Three-quarters of Los Angelenos surveyed in a new poll supported a right-to-shelter law, and most equated the problem to a natural disaster. Another survey of likely voters released last week found similar levels of support for a right-to-shelter approach across the entire state.
The state’s long-standing and disproportionate problem with people living on the streets — especially those with mental illnesses — dates back more than 50 years. That’s when the state started moving patients out of state-run psychiatric institutions and into nursing and board-and-care facilities.
“This is a decades-old failure of public policy,” said Sacramento Mayor Darrell Steinberg, co-chair on the governor’s homelessness task force and founder of the Steinberg Institute, a nonprofit that advocates for policies to help people with mental illnesses.

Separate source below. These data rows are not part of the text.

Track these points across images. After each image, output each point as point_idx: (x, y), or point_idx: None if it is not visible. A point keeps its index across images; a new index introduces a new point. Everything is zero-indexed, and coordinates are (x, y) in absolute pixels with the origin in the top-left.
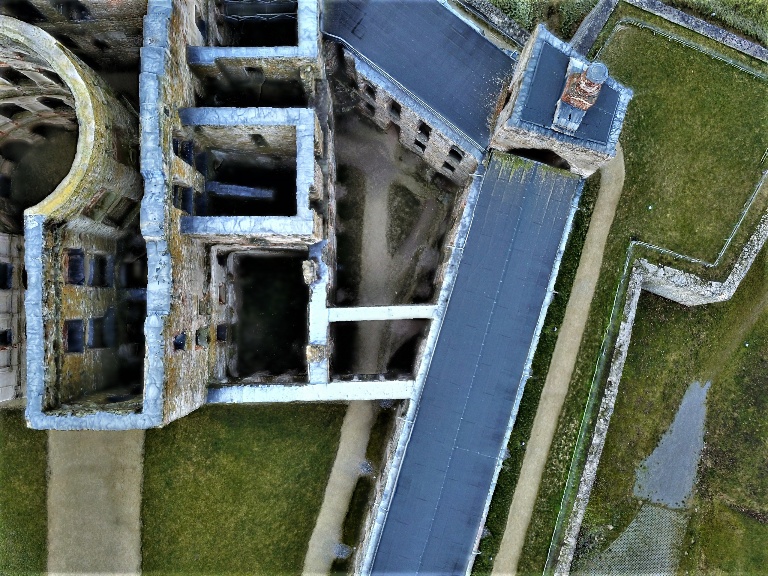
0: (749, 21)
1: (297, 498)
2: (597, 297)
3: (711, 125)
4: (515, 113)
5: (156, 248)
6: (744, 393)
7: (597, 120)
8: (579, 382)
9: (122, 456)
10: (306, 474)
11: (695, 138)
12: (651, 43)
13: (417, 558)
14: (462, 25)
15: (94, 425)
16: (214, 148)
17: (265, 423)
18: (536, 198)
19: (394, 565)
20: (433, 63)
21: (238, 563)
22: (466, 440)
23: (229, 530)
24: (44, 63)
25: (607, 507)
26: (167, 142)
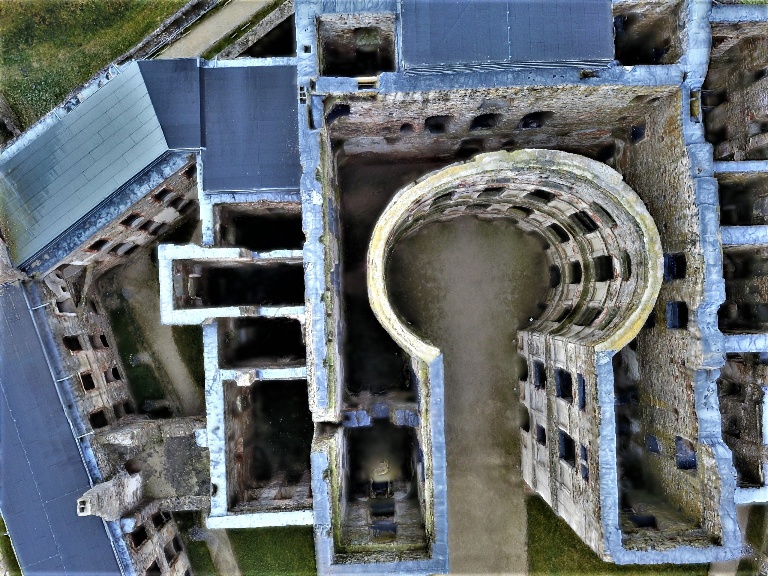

The hospital closures dovetailed with a landmark 1967 state law that all but ended the practice of institutionalizing people against their will. It set a policy of 72-hour holds only if a person is found to be a danger to themselves or others. This sets the bar very high in California to compel people to get treatment.
A growing chorus of policymakers, family members and mental health advocates want to revamp that law to give authorities more ability to require care.
“There has to be some sort of stability,” said Jessica Cruz, executive director of the state’s branch of the National Alliance on Mental Illness. “If somebody is having a heart attack on the street, we run to them and provide assistance right away. If someone is having a psychiatric break, we run from them and call the police.”
But policy efforts to compel shelter or care in California have gotten pushback from groups like the American Civil Liberties Union, disability rights and homeless advocacy groups.
The proposed November 2020 ballot measure allowing courts to mandate treatment for homes offenders was condemned by Disability Rights California, which said it would dump the problem on the criminal justice system and “failed models of institutionalization rather than robust community services and housing.”
Former Democratic Assemblyman Mike Gatto, who drafted the measure, said it was a sensible and compassionate approach.
“They need to be channeled into the appropriate resources, and there must a component that’s involuntary,” he said. “The calls to do things that are substantially more draconian will increase the longer government takes to solve this problem.”
Wiener, the San Francisco Democrat, has also taken flak from advocacy groups over his guardianship law, which pilots the idea in his home county, as well as Los Angeles and San Diego. Wiener rejected complaints that his measure would violate the rights of people living on the streets.
“It’s not progressive to let someone unravel and die on the street,” Wiener said.